We have 20 genres available in the database.
+------------------+
|genre             |
+------------------+
|(no genres listed)|
|Action            |
|Adventure         |
|Animation         |
|Children          |
|Comedy            |
|Crime             |
|Documentary       |
|Drama             |
|Fantasy           |
|Film-Noir         |
|Horror            |
|IMAX              |
|Musical           |
|Mystery           |
|Romance           |
|Sci-Fi            |
|Thriller          |
|War               |
|Western           |
+------------------+



### Getting a result

Cool! We have a genre named "(no genres listed)". That is what we are after!
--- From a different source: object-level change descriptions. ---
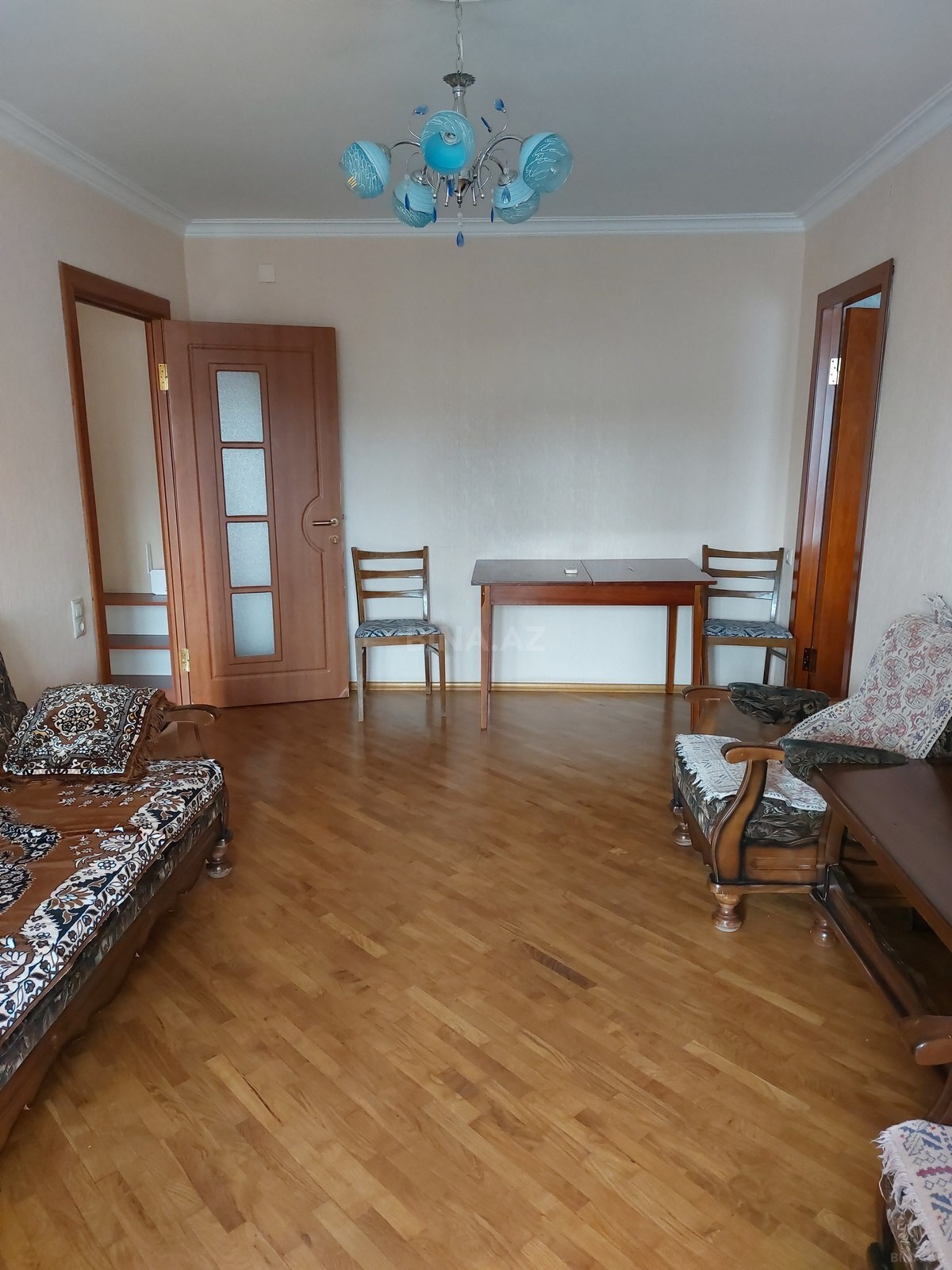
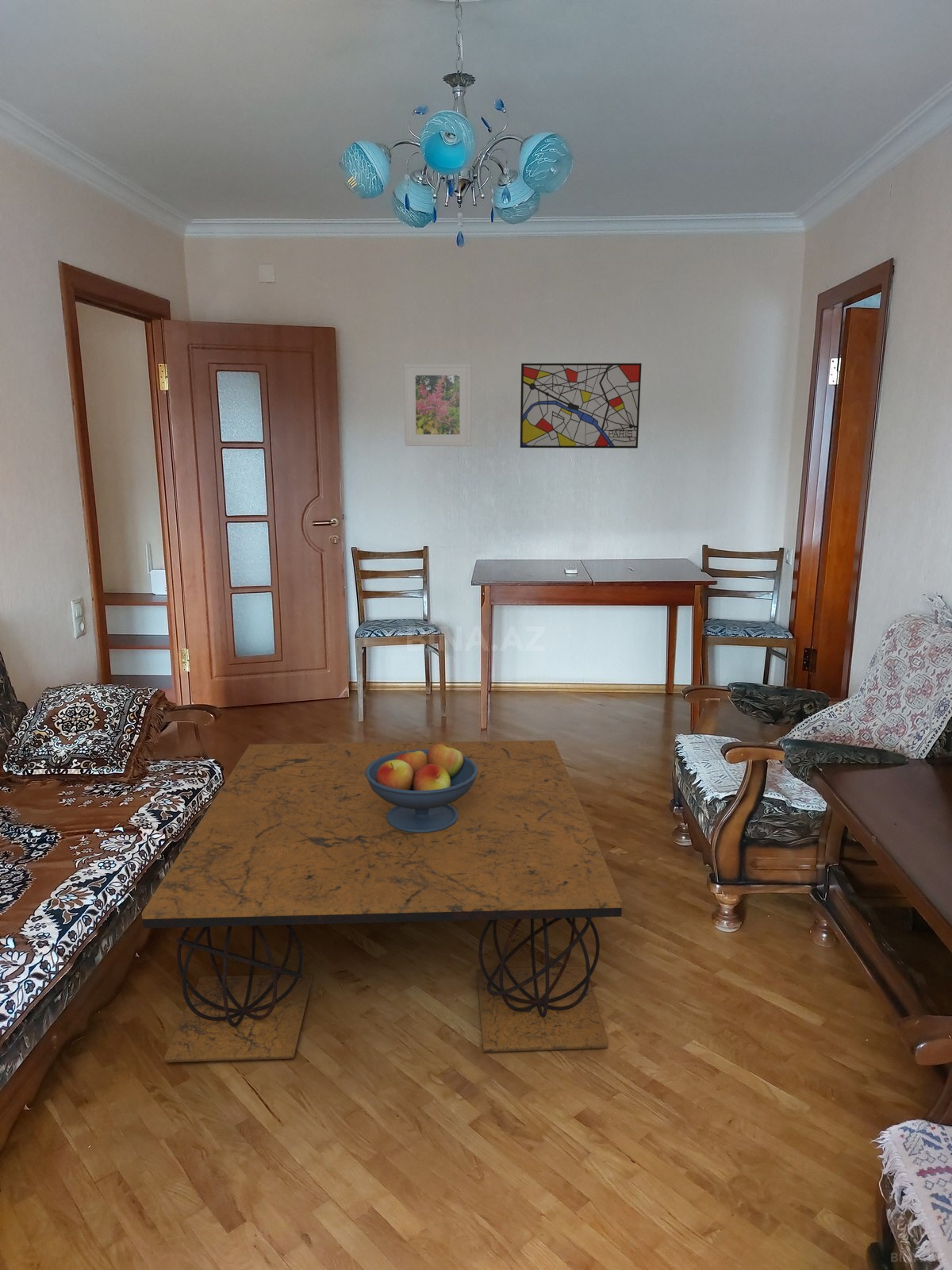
+ wall art [520,363,643,449]
+ fruit bowl [365,741,478,833]
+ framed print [403,363,472,447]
+ coffee table [141,740,623,1064]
To finalize our solution we need to extract a allthe movies with "(no genres listed)", and if our resulting dataset is not too huge, we will print it.

In [63]:
# Movies without a genre
movies_without_genre = movie_genre.where("genre = '(no genres listed)'")
# If the number of movies with no genre is less than 100, then we will print it
nMoviesWithoutGenre = movies_without_genre.count()
print("We have got {} movies without a genre in our dataset.".format(nMoviesWithoutGenre))
if nMoviesWithoutGenre < 100:
    movies_without_genre.sort("title").show(n=nMoviesWithoutGenre, truncate=False)

We have got 34 movies without a genre in our dataset.
+-------+----------------------------------------------------------------------------------+------------------+
|movieId|title                                                                             |genre             |
+-------+----------------------------------------------------------------------------------+------------------+
|182727 |A Christmas Story Live! (2017)                                                    |(no genres listed)|
|149330 |A Cosmic Christmas (1977)                                                         |(no genres listed)|
|159779 |A Midsummer Night's Dream (2016)                                                  |(no genres listed)|
|159161 |Ali Wong: Baby Cobra (2016)                                                       |(no genres listed)|
|122888 |Ben-hur (2016)                                                                    |(no genres listed)|
|176601 |Black Mirror